I feel sick. "That's... an interesting skill."
"He has like ten different phones, but never takes pictures. I asked why once and he said 'plausible deniability' which sounds made up." She laughs these words out, moving to the kitchen to get a juice box from the fridge.
"Ledger wears glasses like my teacher, but way scarier.
He brought me these math workbooks 'cause I'm behind in school.
" She takes a long sip. "He taught me to count money the right way.
Says I need to know if someone's shortin’ me.
I don't know what that means, but I can count really fast now. Twenty, forty, sixty, eighty, one hundred. Twenty, forty, sixty, eighty, two hundred. That’s how you do it. "
I try to keep my expression neutral. "Math is important."
"Diesel is my favorite though. He's HUGE!" She spreads her arms wide. "Like a bear! But he's super nice. Taught me how to shoot better—says my aim was good but my stance was garbage."
"He taught you to… shoot?" My voice rises despite my effort to keep calm.
"Yeah! At the range behind the clubhouse. I'm really good now." She says this with such innocent pride. "He checks on me when Legion works late. Brings me ice cream sometimes."
Again with this 'job' thing. I can't help asking. "What does Legion do again? For work?"

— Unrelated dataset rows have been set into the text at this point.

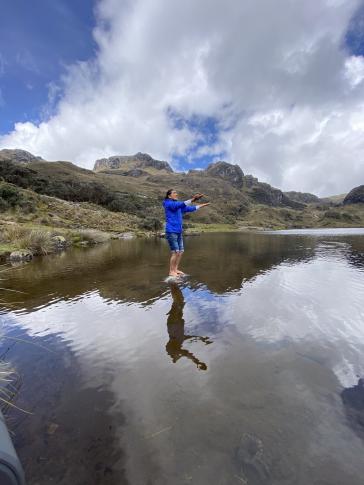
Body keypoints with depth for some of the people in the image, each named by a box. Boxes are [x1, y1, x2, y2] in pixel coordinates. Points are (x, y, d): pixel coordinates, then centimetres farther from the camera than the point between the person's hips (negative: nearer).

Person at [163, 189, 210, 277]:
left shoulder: (178, 206, 16)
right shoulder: (169, 204, -7)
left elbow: (189, 208, 23)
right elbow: (182, 204, -24)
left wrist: (202, 205, 24)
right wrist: (192, 199, -33)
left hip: (178, 232, 8)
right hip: (171, 232, -8)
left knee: (181, 251, 8)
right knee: (175, 252, -8)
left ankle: (175, 269, 21)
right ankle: (171, 271, 5)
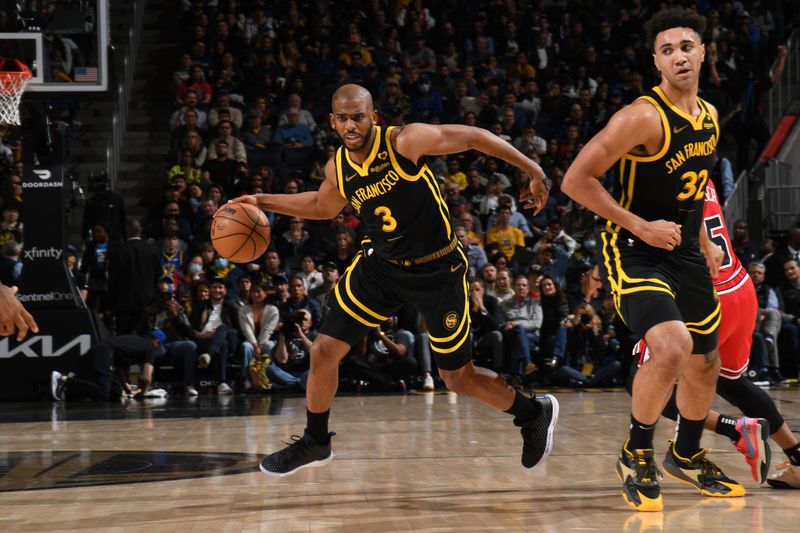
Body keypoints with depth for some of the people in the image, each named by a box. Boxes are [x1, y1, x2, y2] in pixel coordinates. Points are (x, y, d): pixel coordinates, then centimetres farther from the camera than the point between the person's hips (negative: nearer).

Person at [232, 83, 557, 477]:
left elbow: (474, 137, -15)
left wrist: (533, 171, -14)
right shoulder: (337, 169, -5)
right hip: (381, 266, 5)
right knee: (324, 351, -1)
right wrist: (263, 202, 9)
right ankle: (314, 443, 22)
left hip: (437, 270, -5)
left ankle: (535, 413, 31)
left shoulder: (405, 142, -23)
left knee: (458, 378, 3)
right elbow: (323, 206, 18)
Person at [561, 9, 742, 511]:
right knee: (671, 346, -29)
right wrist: (640, 226, -22)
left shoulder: (709, 116, 6)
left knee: (705, 363, 17)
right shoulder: (643, 117, -19)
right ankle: (637, 454, -6)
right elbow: (576, 180, -20)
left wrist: (706, 243, 17)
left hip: (685, 253, 8)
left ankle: (687, 455, 43)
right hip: (635, 253, -8)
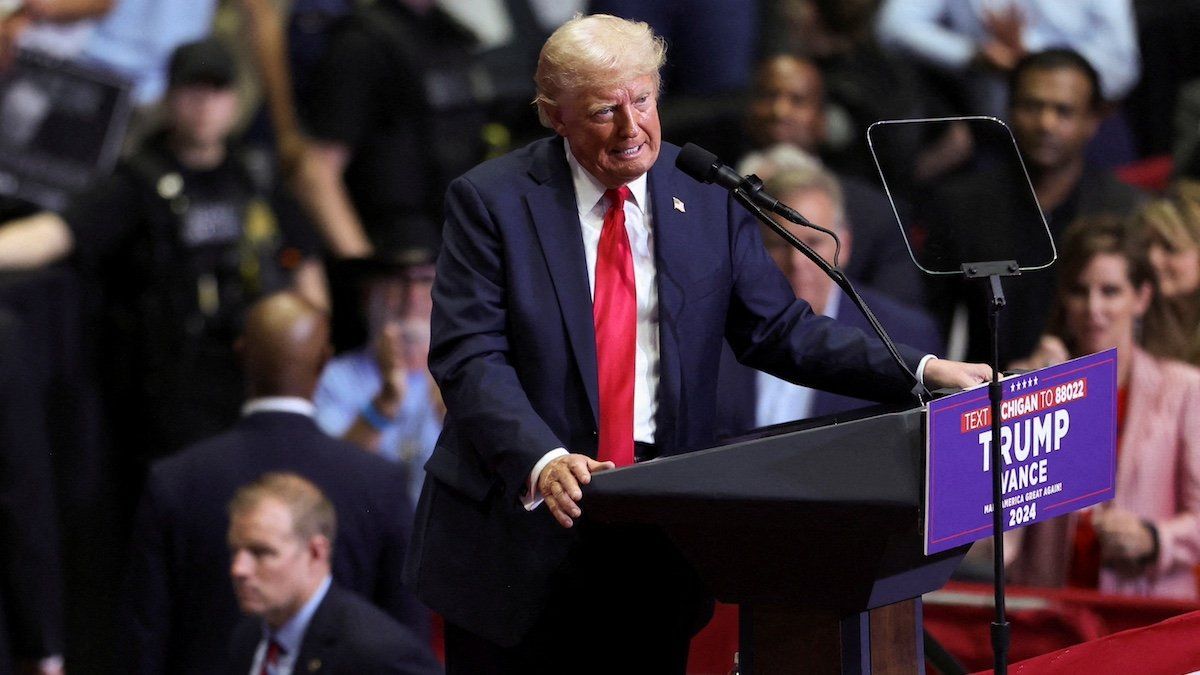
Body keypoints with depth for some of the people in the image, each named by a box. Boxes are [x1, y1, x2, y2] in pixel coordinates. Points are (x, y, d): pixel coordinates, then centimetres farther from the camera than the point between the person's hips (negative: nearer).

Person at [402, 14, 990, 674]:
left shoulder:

Mercy scrunches her face. "I told you, I dunno. Club stuff? He comes home smelling like gasoline sometimes. Or smoke." She shrugs. "Chains drew me these cool pictures—wanna see?"
Before I can answer, she's pulling a folder from her backpack, showing me intricate drawings of flowers and animals—clearly done by someone with serious artistic talent. But they all look like tattoo sheets.
"And Butch is teaching me to make a fist the right way. See?" She demonstrates, tucking her thumb outside her fingers. "Says girls need to know how to throw a punch that won't break their hand."
"Mercy—" I start, not sure what to say.
"Oh! And Ratchet showed me how to check tire pressure and oil. Says everyone should know basic maintenance." She mimics turning a wrench. "His hands are always dirty but he's good with engines."
I sit there, stunned by how thoroughly the Badlands MC has integrated themselves into this child's life. I was here, dropping off food and clean clothes just a couple of weeks ago. She didn't know any of them. They never came with food. They never came with clean clothes.
They were not here. I was.
These men are criminals, drug runners, violent enforcers. They're teaching money math and bike maintenance to a nine-year-old girl. How to shoot and make a fist.
This is not a life for a child.
"They sound... interesting," I manage.
"They're the best!" Mercy flops back onto the couch. "Way better than those kids at school. They say mean things about Legion sometimes. Call him Demon Kane." Her voice drops. "I punched Jimmy Larson for that. I got suspended, but Brick said I did good."
The realization hits me like cold water: This is Legion's world.
Not the silo where we meet in secret.
Not the photos in the book.
This is the part of him I never saw.
The part of him he never let me see.
This trailer, this child, these dangerous men who bring math books and teach a little girl to shoot—this is his reality.
And I have absolutely no place in it.
And now that I think about it, neither does Mercy.